### Selected text
━━━━━━━━━━

I need to go recharge my camera's batteries.

I just realized that the person that I would generally hang out with at family wedding receptions is actually the person getting married tomorrow, which leaves me pretty much on my own for the whole afternoon (on my own with 10,000 aunts, uncles and cousins nearby). If my teenaged cousins haven't yet reached their surly years I can sit with them. But otherwise I'll have to just sit in the corner by myself. Maybe I should bring a book.

Also, possibly in order to prove my statement that "I am a very good wrapper" (to which my roommate replied, "You are a very good rapper, as well. With an r, I mean."), I did a very fine job of wrapping my two irregularly shaped gifts. I took a picture of it and was going to post it here, but every time I change the size, the picture quality went way down. The poor quality distracted from my very fine job of wrapping. My mom wrapped her presents in towels.

━━━━━━━━━━

### Data
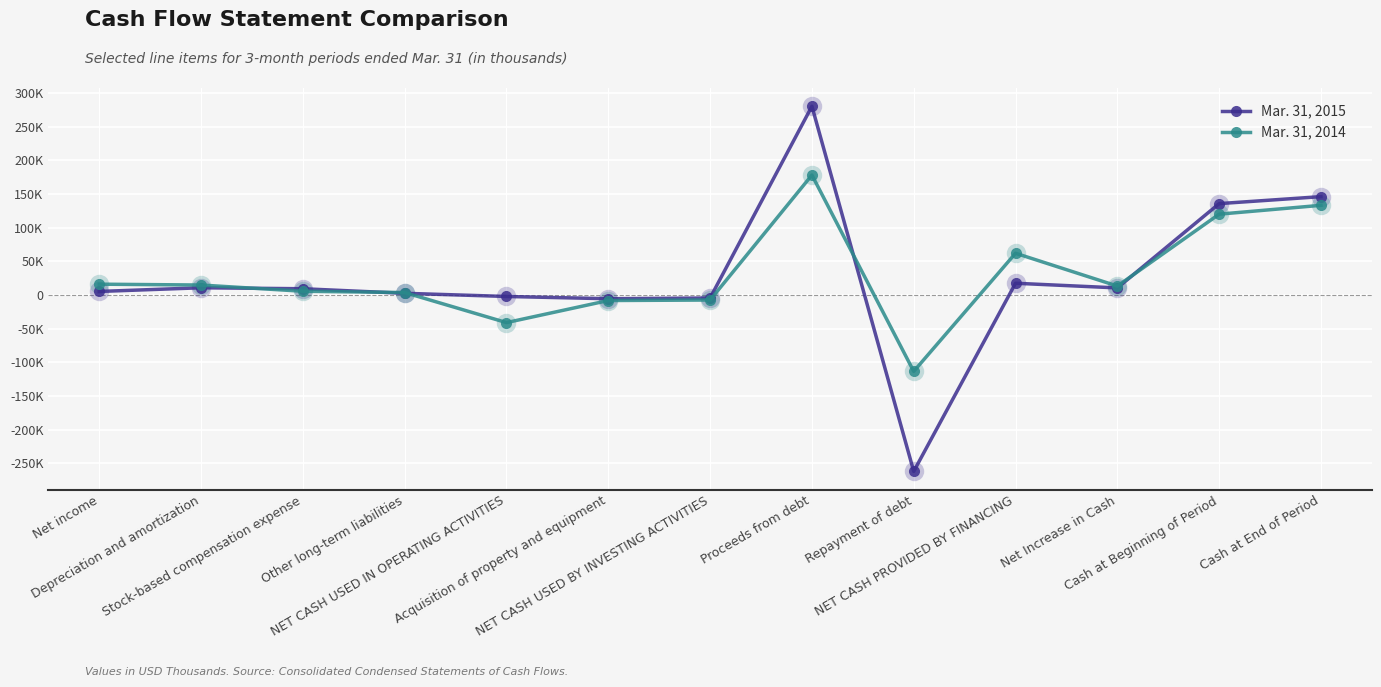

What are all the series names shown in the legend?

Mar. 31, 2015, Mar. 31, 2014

━━━━━━━━━━

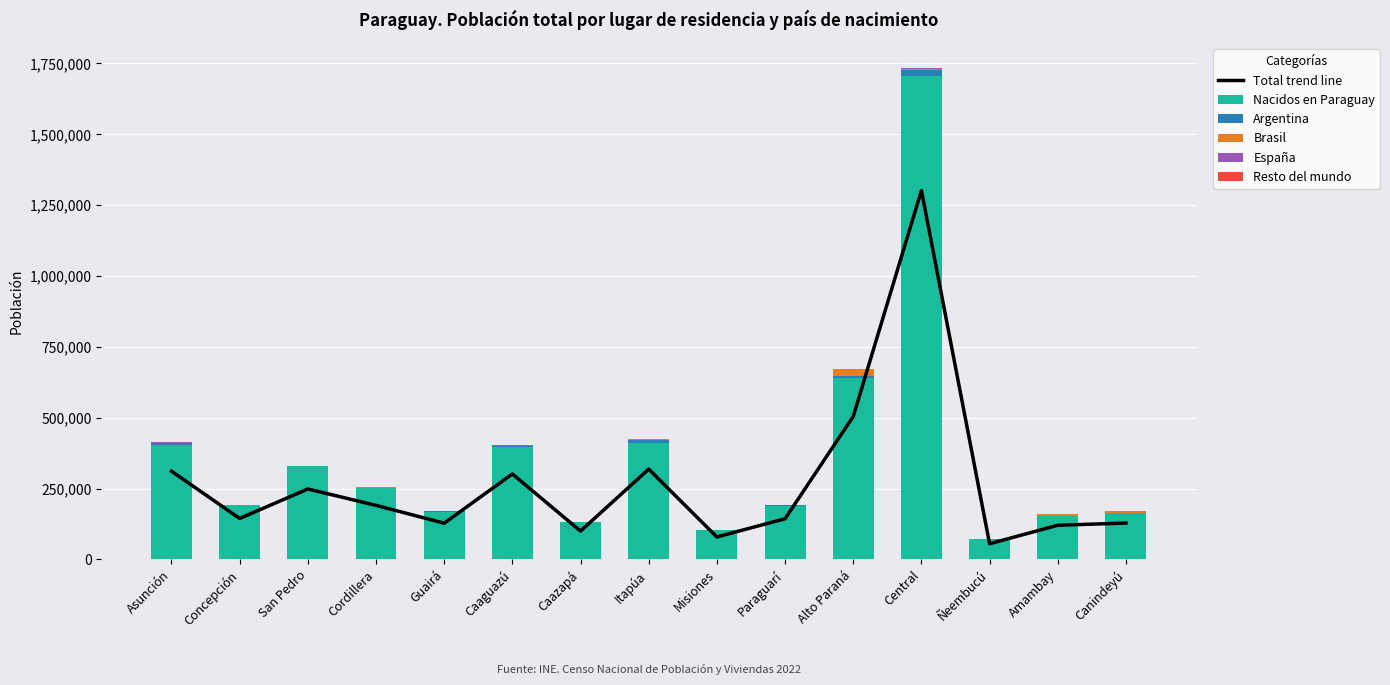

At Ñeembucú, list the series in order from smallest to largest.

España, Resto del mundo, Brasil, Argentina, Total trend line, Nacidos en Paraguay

━━━━━━━━━━

### Set of tasks
1) Retype a passage of the wedding post word for word, beginning at the words that contain "I just realized" and stopping after "presents in towels.".
2) Condense the paragraph of the wedding post that opens with "Also, possibly in order to prove" into a shorter version that keeps its main facts.
3) Carry on writing the wedding post from the point at which it ends.

### Results by task
1)
I just realized that the person that I would generally hang out with at family wedding receptions is actually the person getting married tomorrow, which leaves me pretty much on my own for the whole afternoon (on my own with 10,000 aunts, uncles and cousins nearby). If my teenaged cousins haven't yet reached their surly years I can sit with them. But otherwise I'll have to just sit in the corner by myself. Maybe I should bring a book.

Also, possibly in order to prove my statement that "I am a very good wrapper" (to which my roommate replied, "You are a very good rapper, as well. With an r, I mean."), I did a very fine job of wrapping my two irregularly shaped gifts. I took a picture of it and was going to post it here, but every time I change the size, the picture quality went way down. The poor quality distracted from my very fine job of wrapping. My mom wrapped her presents in towels.

2) Possibly to back up the claim of being a very good wrapper, which drew a roommate's joke about being a good "rapper," too, the writer did a fine job wrapping two irregularly shaped gifts. A photo of the result was meant for the post, but resizing it badly lowered the quality and distracted from the wrapping. The writer's mom wrapped her presents in towels.

3)
And my aunt was waylaid in Chicago, so she isn't here yet. My parents are going to pick her up (um. at the bus station in Grand Rapids) sometime in the middle of the night, but unless it is closer to morning and there is the promise of going out for breakfast included, I am pretty sure that I will be staying here and sleeping.


np: blah.

12:09 a.m.

07-23-04

I remember pretending I wasn't looking.

I am at my parents' house in preparation for my journey to the south-west of Michigan for my cousin's wedding. And if you had told me while I was walking home from work this afternoon through the hot sun that I would end the day wrapped up in a fleece blanket and freezing to death, I would certainly not have believed you. I would've wanted to believed you, but I wouldn't have.

Also:

-We went out for dinner, where I saw an elderly man and woman enjoying a meal of applesauce and milkshakes.

-I went to the store and bought three shirts, three vanilla-scented votive candles (part of my cousin's wedding gift), two pints of Haagen-Dazs, and one bottle of conditioner. Altogether, it came to less than twenty dollars, which made me very happy.

-Oh, yeah, and we got that apartment that we looked at. We officially sign the lease next Wednesday. Of course, now that it is almost ours, I just feel bad about it, as I'm once again living in a town that I don't necessarily want to live in, but I don't know where else I'd go. And my rent next year will be almost $100 less than it was for this past year.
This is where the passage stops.